8. Respondents No. 1, 2 & 10 have filed their joint written statement clarifying that the notification dated 16th November, 2012 stands modified

vide notification dated 07.01.2013 (Annexure R2) and as per the amended policy, an unauthorized marriage palace is initially required to deposit

only 25% of the total charges and the balance 75% is payable in three equal six-monthly instalments with interest. It is maintained that the object of

the policy is to provide an opportunity to the marriage palaces, which have been set up without any approval and in violation of the laws, to deposit

the CLU, EDC, Permission fee and SIF so that the violations are compounded. The norms have been prescribed keeping in view the public safety

and public convenience. As regard to Hotel charges, it is explained that vide notification dated 11.01.2008, ''Hotel'' has been declared as an

industry, hence there can be no comparison between the marriage palaces and the Hotels. EDC rates have been statedly prescribed keeping in

view not only the existing infrastructure but also the overall future development of the area. The parking norms, as prescribed in the impugned

Policy, have also been defended on the plea that most of the Marriage Palaces have been making use of the road sides as parking areas causing

extreme hardship and inconvenience to the public at large.

Collected data:

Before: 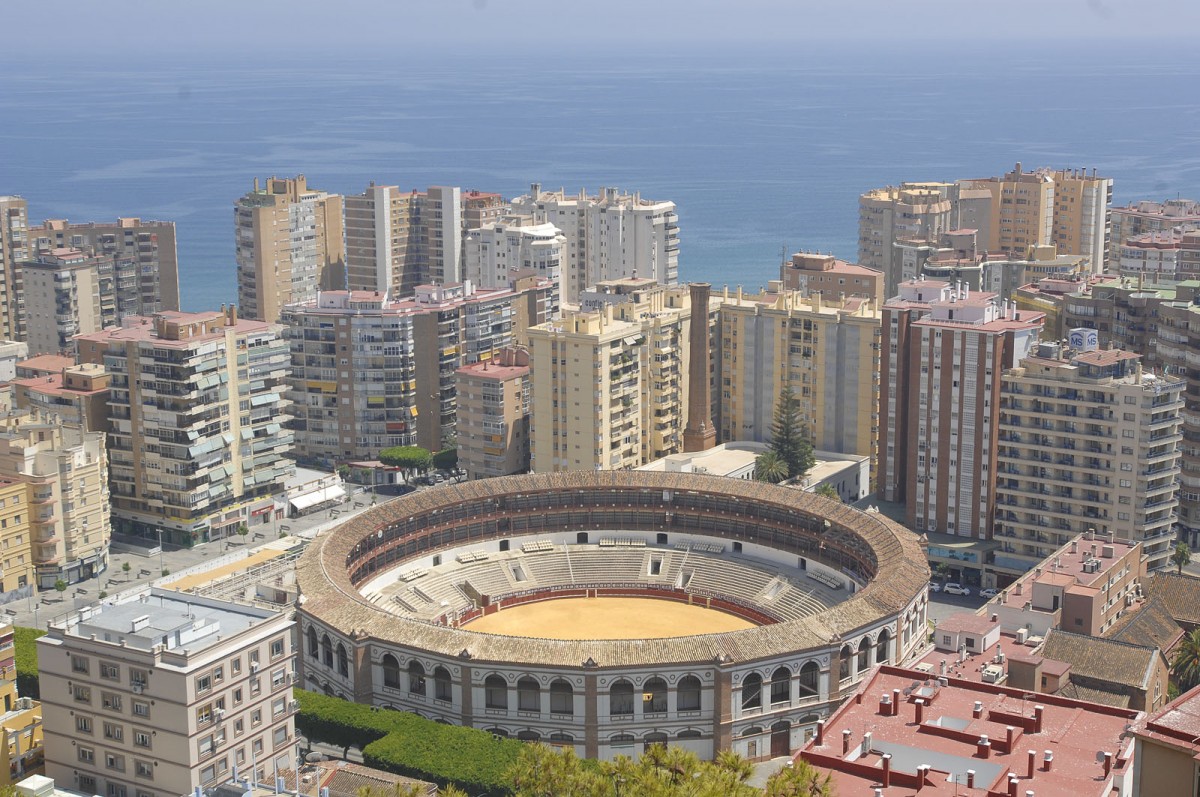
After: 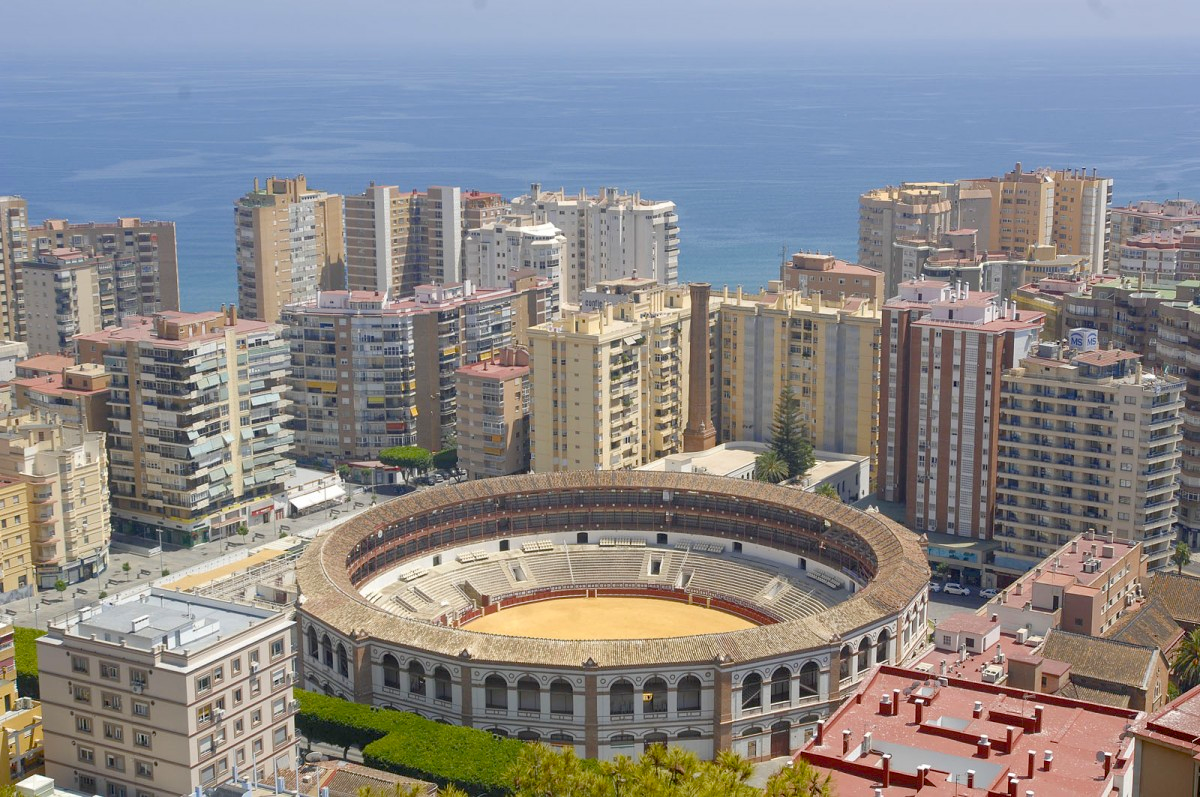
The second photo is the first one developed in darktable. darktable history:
exposure: black level correction 0.012, compensate highlight preservation false
color balance rgb: perceptual saturation grading › global saturation 15.646%, perceptual saturation grading › highlights -18.966%, perceptual saturation grading › shadows 19.893%, global vibrance 20%
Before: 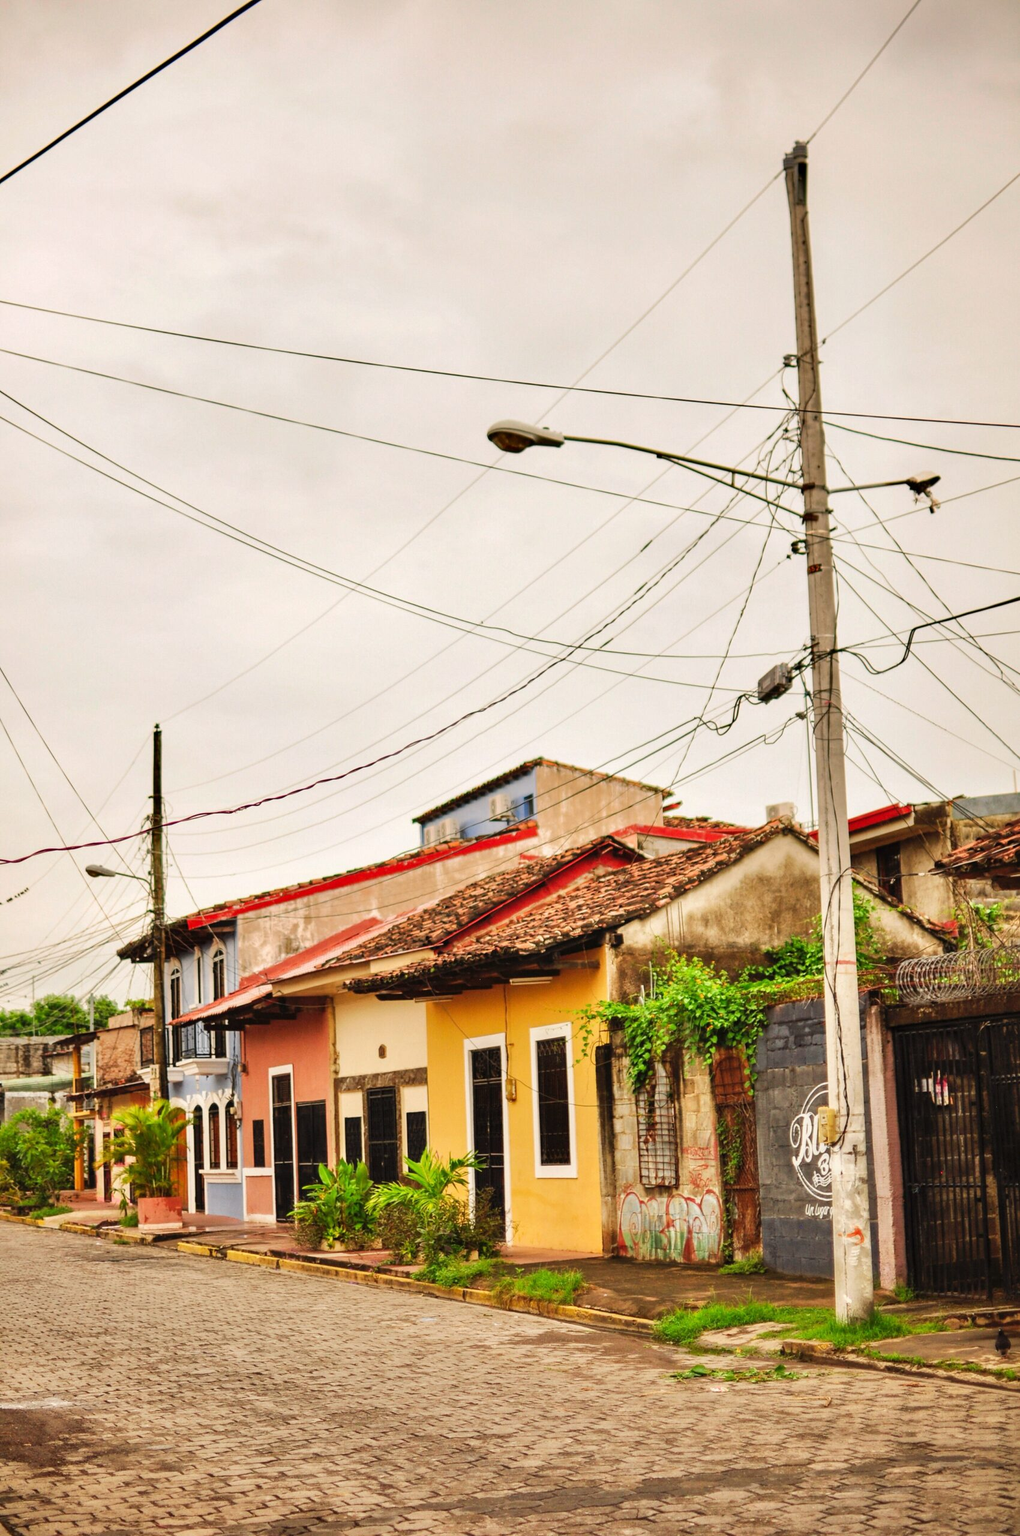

__Your objective__:
Transcribe everything in the passage above about the marriage palace policy, from "the CLU, EDC, Permission" down to "public at large.".

__Output__:
the CLU, EDC, Permission fee and SIF so that the violations are compounded. The norms have been prescribed keeping in view the public safety

and public convenience. As regard to Hotel charges, it is explained that vide notification dated 11.01.2008, ''Hotel'' has been declared as an

industry, hence there can be no comparison between the marriage palaces and the Hotels. EDC rates have been statedly prescribed keeping in

view not only the existing infrastructure but also the overall future development of the area. The parking norms, as prescribed in the impugned

Policy, have also been defended on the plea that most of the Marriage Palaces have been making use of the road sides as parking areas causing

extreme hardship and inconvenience to the public at large.